The Art of Listening

I watched Autism: The Musical a few months ago and have thought about it off and on since. There is a scene where the young man who is mostly non-verbal starts to communicate using an assistive technology device. The first thing he says to his mom is: "You need to listen more." It was such a powerful moment. As the mom a mostly non-verbal child, I can tell you that I spend a great deal of time trying to understand my son. I watch him like a hawk. I interpret, analyze, infer. And I try to listen with my heart when I remember. But if he could talk would he tell me the same thing? How good am I at listening? I don't know. I really don't know. But I've been thinking about it a lot.


  1. Paige1:41 AM

    That scene was, to me, one of the most powerful in the whole film.

    Just this past Friday, I lost Loryn in the Staunton Mall. Meaning, she *ran* away from me in the booksore, and ran out into the mall. She was gone for about 20-25 minutes before we found her (we, meaning employees and shoppers at the mall...Security never did show up) in Belk, playing on the display beds.

    The one thing I still can't get out of my head is the utter dismay on people's faces when I was describing Loryn: Autistic and would not answer to her name if called. Those helpful people, all of a sudden, looked as if there were no hope of finding her, and (I thought) they wished they hadn't volunteered!

    It was a scary, horrific half hour. But we found her.

    Jeeze...I can't even blog about it yet, as it seems so raw. But here I am telling little bits about it, to *you*, because I have a feeling you'll get it. :-)

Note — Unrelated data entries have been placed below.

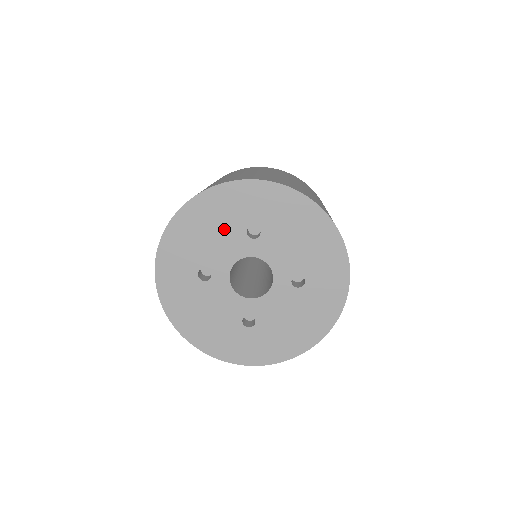
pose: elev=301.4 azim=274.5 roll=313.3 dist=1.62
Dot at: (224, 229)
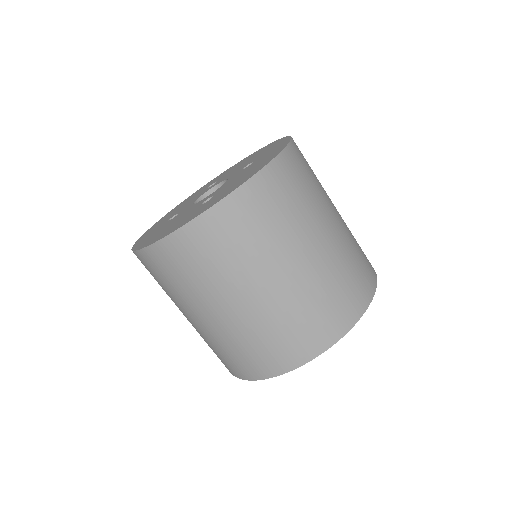
Dot at: occluded
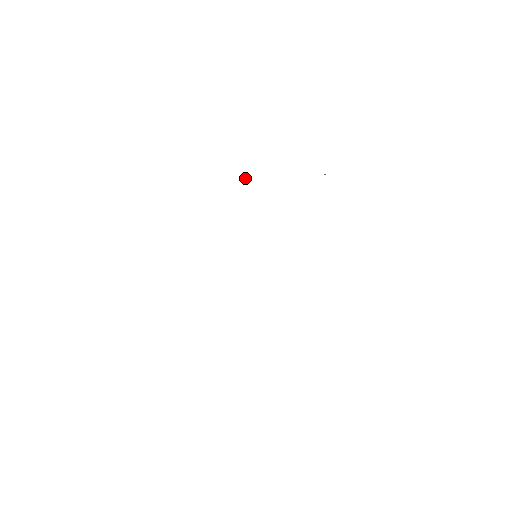
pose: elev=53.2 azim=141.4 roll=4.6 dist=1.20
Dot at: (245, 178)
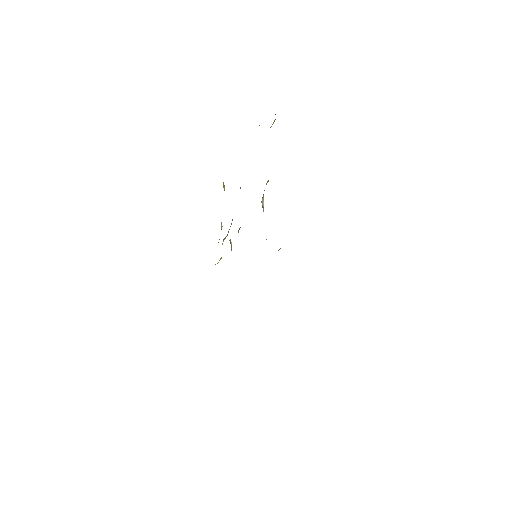
Dot at: occluded
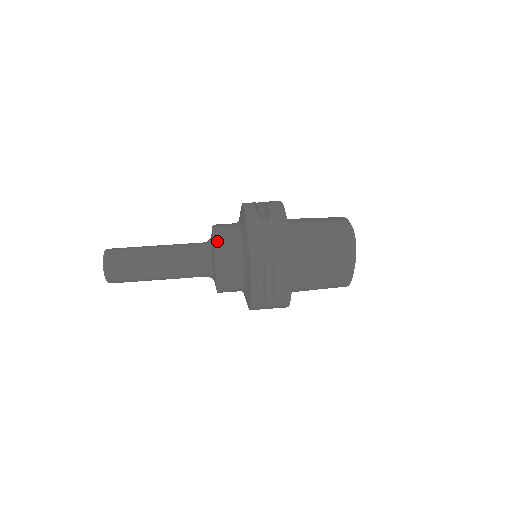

    Hope all is welll with you, and that the trip to Switzerland goes smoothly, and that you all have a good time!

    Paige in Staunton

  2. I think, with Andrew and I, there was a time when the two of us weren't the best at listening to each other. But, now, lately, we seem to be getting pretty good at it. At least I hope that is what Andrew would tell me if he could. The better at listening he gets the better at listening I think I get.

    I know what you mean though about the analyzing and interpreting. Same here.

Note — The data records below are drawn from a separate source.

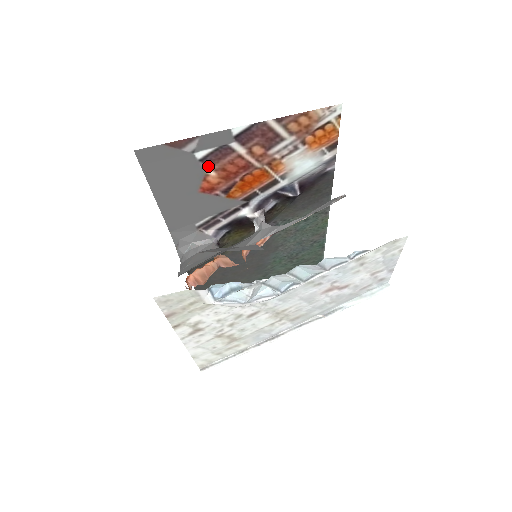
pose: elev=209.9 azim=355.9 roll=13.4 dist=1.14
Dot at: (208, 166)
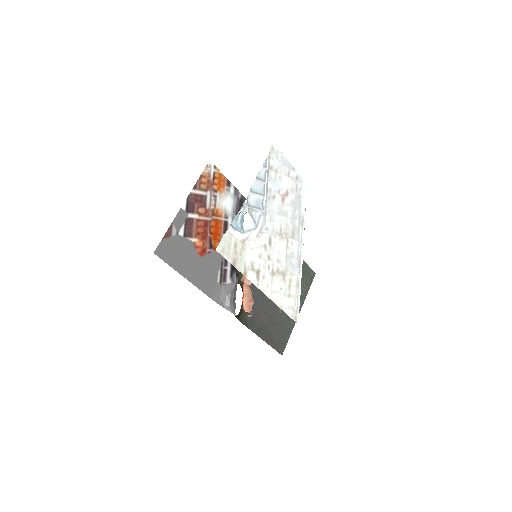
Dot at: (190, 237)
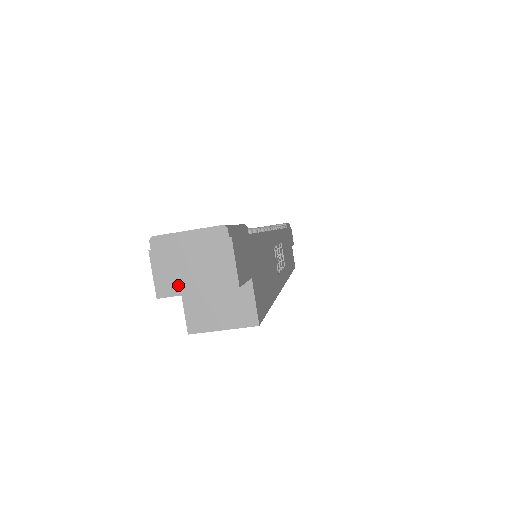
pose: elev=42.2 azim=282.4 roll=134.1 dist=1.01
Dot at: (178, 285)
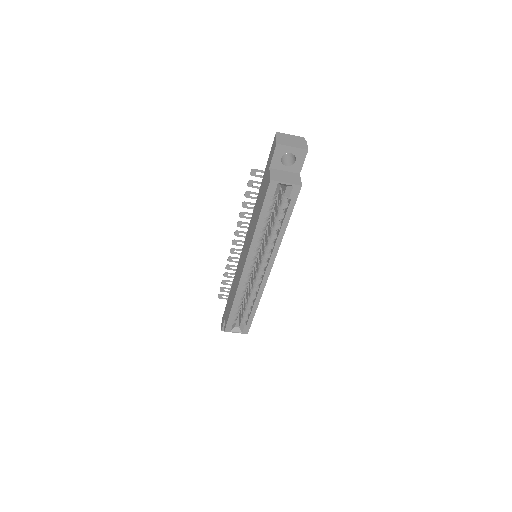
Dot at: (285, 143)
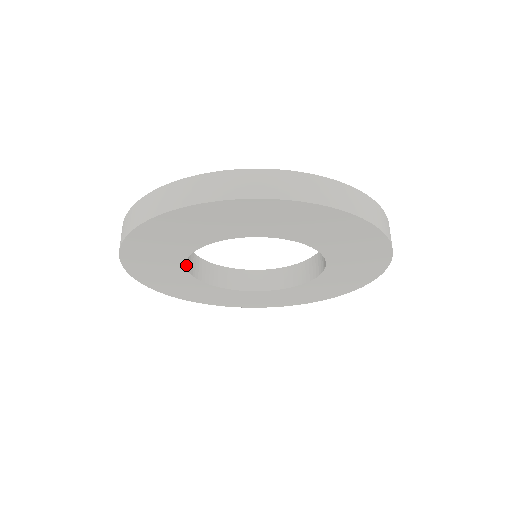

  3. Beautiful post, Christine. That was an intense, thought provoking moment in the movie.

  4. Christine, I remember that moment in the movie, too. I think there are so very many ways of "listening" if one is willing to try. From everything you have shared on this blog, I think you probably do a great job of listening to your son. Probably not perfect —none of us is— but remarkably in tune. Give yourself tons of credit for that. You listen with your heart...which is WAY better than the ears, IMO!

  5. I feel this way a lot with J too. He is non-verbal still, but makes a lot of sounds that are often hard to make out. Is he trying to communicate? I don't know either. I just rewatched Autism The Musical a few weeks ago and remember that scene well.

  6. Anonymous11:07 PM

    I was moved by that scene as well. He has an excellent point.